Maintaining the programs Texas schools created with federal relief funds will likely be difficult without them.
A recent survey conducted by the TASBO found that out of 313 school districts across the state, nearly 80% reported deficit budgets or a lack of resources as one of their top challenges. Ninety percent of respondents said they have less than a quarter of pandemic relief funds remaining.
Gov. Greg Abbott has faced sharp criticism from public school advocates for his unwillingness to support standalone legislation to significantly boost school funding.
Since last year, Abbott has pushed for education savings accounts, which would allow families to use tax dollars to pay for their children’s private education and other school-related expenses. Opponents in the Texas House, citing worries that such a program would siphon funds away from public schools, successfully blocked the measure. But it meant public schools wouldn’t get the funding boost they wanted: Abbott had said he would veto any school funding proposal that did not include an education savings accounts program.
The governor has vowed to make a similar push when the Legislature reconvenes next year.

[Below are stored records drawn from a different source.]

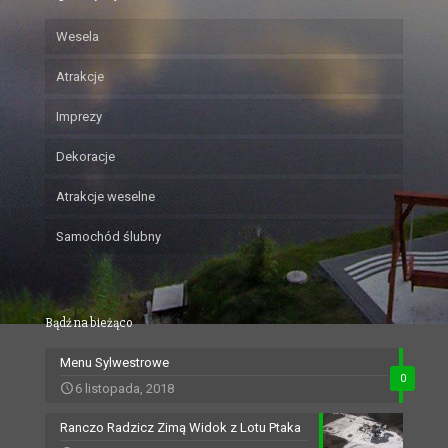
Wesela
Atrakcje
Imprezy
Dekoracje
Atrakcje weselne
Samochód ślubny
Bądź na bieżąco
Menu Sylwestrowe
0
6 listopada, 2018
Ranczo Radzicz Zimą Widok z Lotu Ptaka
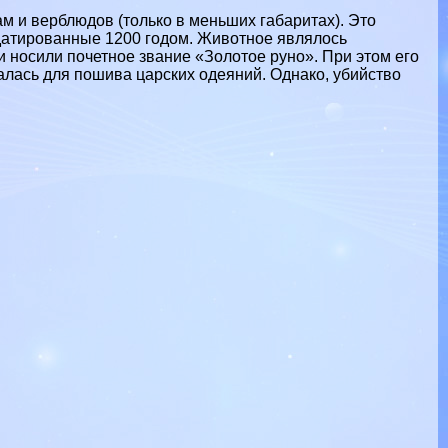
ам
и
верблюдов
(только в меньших габаритах). Это
датированные 1200 годом. Животное являлось
ьи носили почетное звание «Золотое руно». При этом его
алась для пошива царских одеяний. Однако, убийство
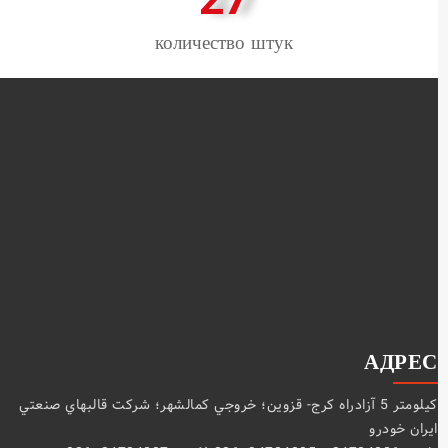
количество штук
АДРЕС
كيلومتر 5 آزادراه كرج- قزوين؛ خروجي كمالشهر؛ شركت قالبهاي صنعتي
ايران خودرو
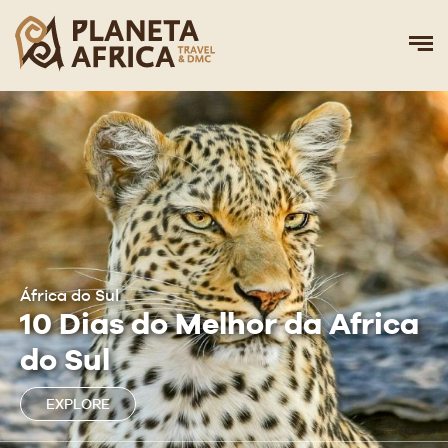
África do Sul
10 Dias do Melhor da Africa
do Sul
EXPLORE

The uncertainty around state funding for public schools has created a situation where school districts are spending more time worrying about their financial sustainability and less about what’s best for students, said Monty Exter, governmental relations director of the Association of Texas Professional Educators.
But for low-income districts, money difficulties are not unfamiliar. And they plan to do what they’ve always done: find ways to provide for students and families with their limited resources.
Some school districts are encouraging their staff to be on the lookout for local grant opportunities. Others are thinking of asking voters to increase the tax revenue going to schools or support school bonds. Few say they are looking to the Legislature for solutions.
”We’re taking as much of the funding issues on ourselves and moving forward,” said Hearne ISD Superintendent Adrian Johnson, adding that he is still hopeful that legislators will do more to fund public schools.
“But we’re not waiting on that to happen,” he said.